* _What you will do_:
Omit every image, and transcribe the remaining entries exactly as given.

Document layout analysis data:
○ ○ ○ ○ ○ ○ ○
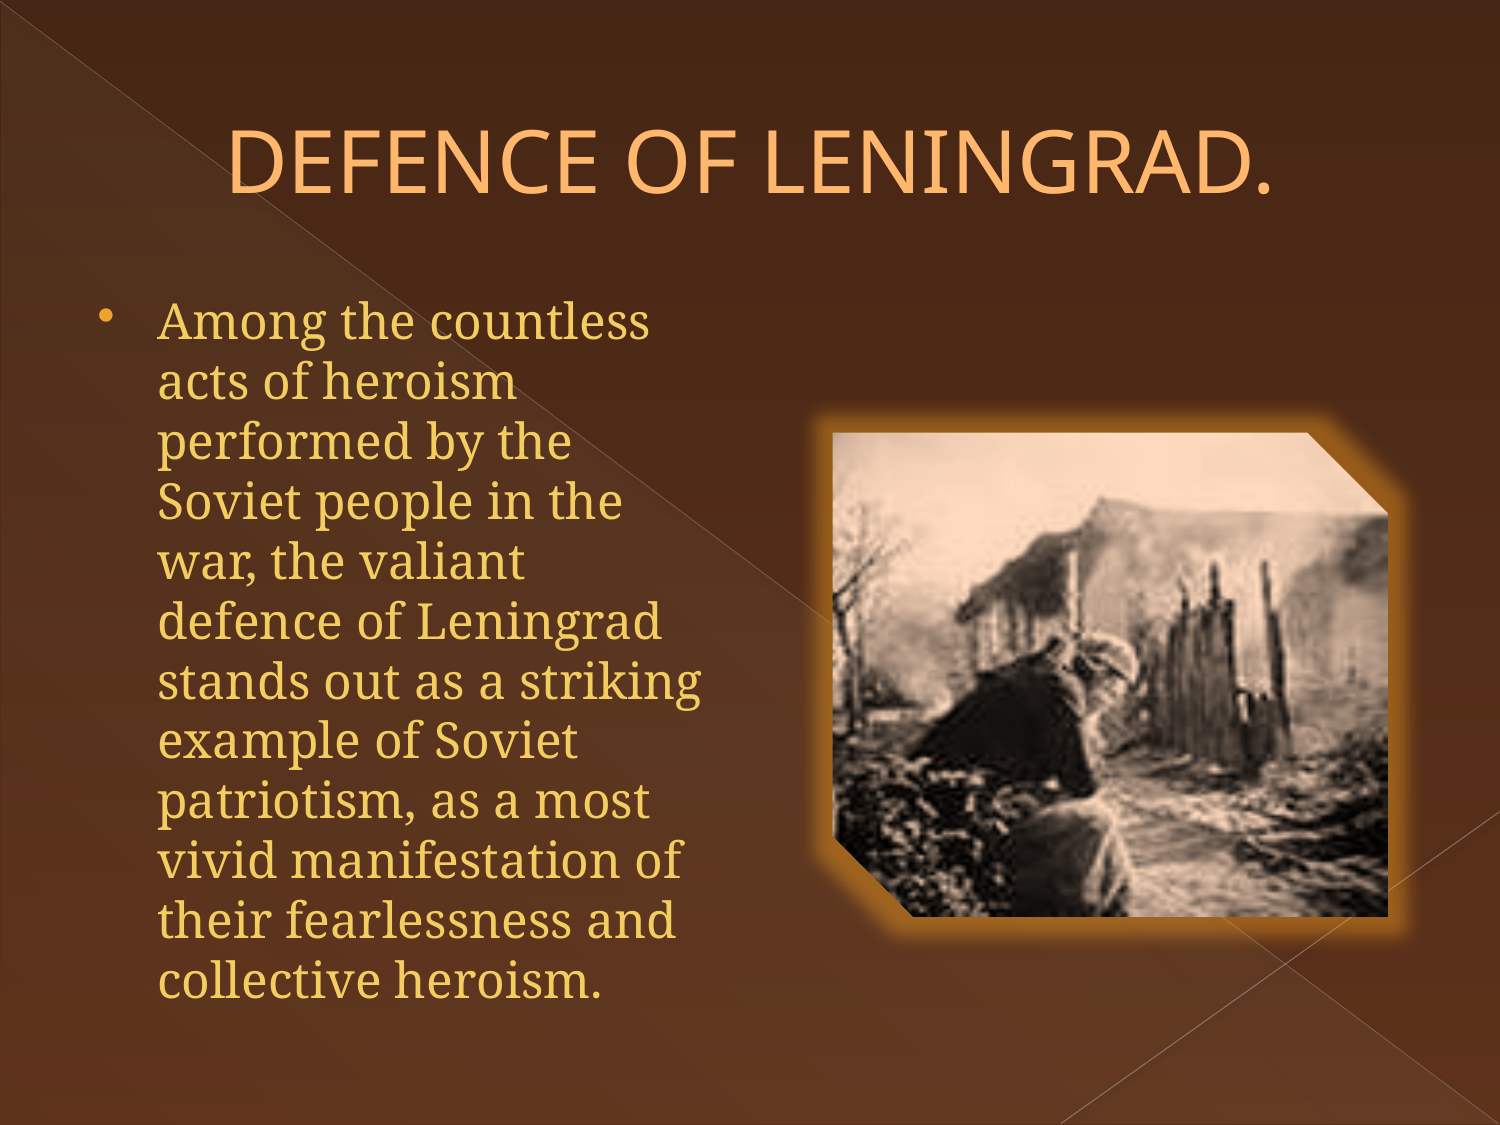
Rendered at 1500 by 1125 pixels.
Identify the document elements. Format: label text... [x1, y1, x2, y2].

title DEFENCE OF LENINGRAD. [75, 43, 1425, 274]
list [832, 432, 1389, 918]
list Among the countless acts of heroism performed by the Soviet people in the war, the valiant defence of Leningrad stands out as a striking example of Soviet patriotism, as a most vivid manifestation of their fearlessness and collective heroism. [75, 282, 738, 1025]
○ ○ ○ ○ ○ ○ ○
* _Solution to this exercise_:
Rendered at 1500 by 1125 pixels.
Identify the document elements. Format: label text... [x1, y1, x2, y2].

title DEFENCE OF LENINGRAD. [75, 43, 1425, 274]
list [832, 432, 1389, 918]
list Among the countless acts of heroism performed by the Soviet people in the war, the valiant defence of Leningrad stands out as a striking example of Soviet patriotism, as a most vivid manifestation of their fearlessness and collective heroism. [75, 282, 738, 1025]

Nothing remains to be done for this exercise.